__FRAGMENTO DEL DOCUMENTO__
· · ·
La ley del 2007, es por ello, la primera causa de la dificultad de subrogar con éxito una hipoteca de un banco a otro. Pero hay otra causa, que la hace incluso más complicada, y es una práctica de algunos bancos que puede considerarse un fraude de ley.

Como he indicado, la ley no dice qué significa que el primer banco “mejore” la oferta del segundo (que la iguale entiendo que no tiene controversia: consiste en que la acepte en su integridad). Pues bien, lo que están haciendo algunos bancos que no quieren permitir que el cliente se vaya, es declarar que mejoran la oferta del segundo banco, y hacer una contraoferta que nada tiene que ver en condiciones principales y accesorias con la oferta, contraoferta que a veces incluso supone contratar nuevos productos del primer banco, y declarar que eso es “mejorar” la oferta inicial, cerrándose en banda a cualquier argumento, e impidiendo, de hecho, la subrogación.
· · ·
__TAREA ASIGNADA A__
Según el texto sobre la subrogación de hipotecas, ¿qué acciones realizan algunos bancos que no quieren permitir que el cliente se vaya? Enuméralas todas.
__TAREA ASIGNADA B__
¿Puedes continuar el texto sobre la subrogación de hipotecas a partir de su última frase?

Entradas de datos almacenadas:
· · ·
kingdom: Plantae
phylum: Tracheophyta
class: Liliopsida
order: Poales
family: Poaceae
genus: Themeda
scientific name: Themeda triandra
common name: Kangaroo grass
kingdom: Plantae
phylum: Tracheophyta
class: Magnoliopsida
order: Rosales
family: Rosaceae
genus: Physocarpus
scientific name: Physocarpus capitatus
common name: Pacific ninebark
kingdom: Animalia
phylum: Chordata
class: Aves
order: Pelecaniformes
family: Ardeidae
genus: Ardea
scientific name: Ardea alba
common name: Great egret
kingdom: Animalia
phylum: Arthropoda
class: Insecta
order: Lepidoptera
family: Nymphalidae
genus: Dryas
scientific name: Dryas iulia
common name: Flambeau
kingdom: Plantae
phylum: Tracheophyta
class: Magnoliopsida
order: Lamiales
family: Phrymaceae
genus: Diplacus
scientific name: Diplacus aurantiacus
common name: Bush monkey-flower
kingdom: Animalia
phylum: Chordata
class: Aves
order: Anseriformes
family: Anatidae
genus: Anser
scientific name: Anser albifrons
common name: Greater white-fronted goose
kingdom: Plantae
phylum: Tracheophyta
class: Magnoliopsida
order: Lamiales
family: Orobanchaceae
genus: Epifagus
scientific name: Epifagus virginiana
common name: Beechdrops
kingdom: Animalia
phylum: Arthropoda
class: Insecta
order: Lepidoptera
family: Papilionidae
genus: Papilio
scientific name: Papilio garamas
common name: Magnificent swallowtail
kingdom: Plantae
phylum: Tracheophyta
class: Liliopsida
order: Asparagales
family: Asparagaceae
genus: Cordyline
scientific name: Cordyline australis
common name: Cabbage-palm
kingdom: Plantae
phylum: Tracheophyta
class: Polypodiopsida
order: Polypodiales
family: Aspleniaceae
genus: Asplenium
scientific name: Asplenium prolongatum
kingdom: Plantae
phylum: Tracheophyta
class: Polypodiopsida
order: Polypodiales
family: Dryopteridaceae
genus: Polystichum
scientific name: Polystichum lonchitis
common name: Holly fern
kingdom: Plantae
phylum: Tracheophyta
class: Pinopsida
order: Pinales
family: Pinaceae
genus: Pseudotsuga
· · ·
__RESPUESTA A__
- Declarar que mejoran la oferta del segundo banco.
- Hacer una contraoferta que nada tiene que ver en condiciones principales y accesorias con la oferta, y que a veces incluso supone contratar nuevos productos del primer banco.
- Declarar que eso es "mejorar" la oferta inicial.
- Cerrarse en banda a cualquier argumento.
- Impedir, de hecho, la subrogación.

__RESPUESTA B__
Veamos un ejemplo, tomado de una consulta en la web de iAhorro:

La oferta del banco que quiere subrogar era: 12 meses interés fijo del 1.43%, interés variable de Euribor más 1.25% debiendo mantener nómina, domiciliar 3 recibos y realizar 3 operaciones tarjeta, además de contratar un Seguro de Hogar, de lo contrario se penalizará con 1 punto.

El banco que tenía la hipoteca, enerva la subrogación porque dice que lo mejora con esto: 5 meses interés fijo del 1.43%, ofrece Euribor más 2.25, pudiendo bonificarme hasta 1 punto contratando: Nómina, 3 recibos y 3 operaciones tarjetas (0.40%), seguro de hogar (0.20%), seguro vida (0.20%), contratar alarma Securitas (0.20%) y plan pensiones aportación mínima 1.000 euros anual (0.20%).

El consumidor se queja (y con razón) de que el primer banco no iguala el tiempo del interés fijo y que en el variable, en las mismas condiciones que le ofrece el segundo banco, euribor más 1.25%, el primero se quedaría en euribor más 1.65%, para llegar al euribor más 1.25% debería contratar seguro de vida, alarma o plan de pensiones.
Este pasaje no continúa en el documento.